Ultimately, the film’s saving grace, the glue holding it all in place, is Stanwyck, who over a long career tackled so many different roles excellently and effortlessly. Even here, with Capra’s shmaltz machine dialed all the way up to 11, she somehow manages to sell the director’s agenda without ever damaging her own credibility.

I wish I could say Cooper was a match his leading lady, but there are straight men and there are stiff men, and here, as in Howard Hawks’ Ball of Fire, the trouble with Cooper’s being the strong silent type is that he lacks the necessary charisma not only to make a strong impression alongside Stanwyck but even to stand out among a much more colorful supporting cast. We don’t wonder why Ann loves John Doe, and we root for him because he’s Gary Cooper, but a part of us still wishes he were James Stewart, who would at least wring some emotion out of us in exchange for the price of admission.

You’d think Capra of all people would wish for that, too.

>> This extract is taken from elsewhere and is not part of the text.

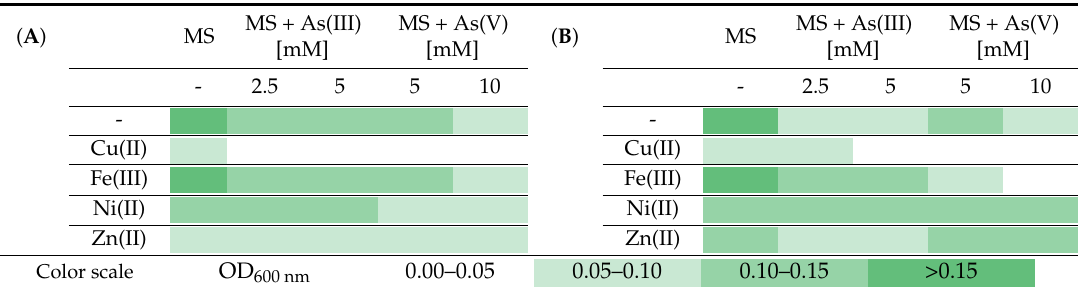
Table 4. Growth of Shewanella sp. O23S for 96 h at room temperature in MS medium (pH 7.5) without ( A ) or with ( B ) the addition of 10 mM Tris-HCl buffer. The media in respective variants were supplemented with As(III) (2.5 or 5 mM) or As(V) (2.5 or 5 mM) and 1 mM of Cu(II), Fe(III), Ni(II) or Zn(II). Media without arsenic were used as the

1 Among Capra’s more popular titles, the exception is 1934’s It Happened One Night, as intelligent, polished and watertight a romantic comedy as has ever been committed to film.

2 Never mind that there’s a whole other film to be made here about the horrendous breach of journalistic ethics Ann — and, subsequently, her bosses — commits by inventing a story out of thin air. (Ask Jayson Blair and Stephen Glass how well that worked out for them.) The picture glosses over such legalities as it steamrolls toward its overarching theme, effectively dismissing the audience’s suspension of disbelief as a foregone conclusion.

3 I don’t believe I’m spoiling anything here.

4 We chose it strictly on the basis of Adriane’s having liked Barbara Stanwyck in the previous night’s entertainment, Preston Sturges’ The Lady Eve. (To wit: What’s not to like about Barbara Stanwyck?)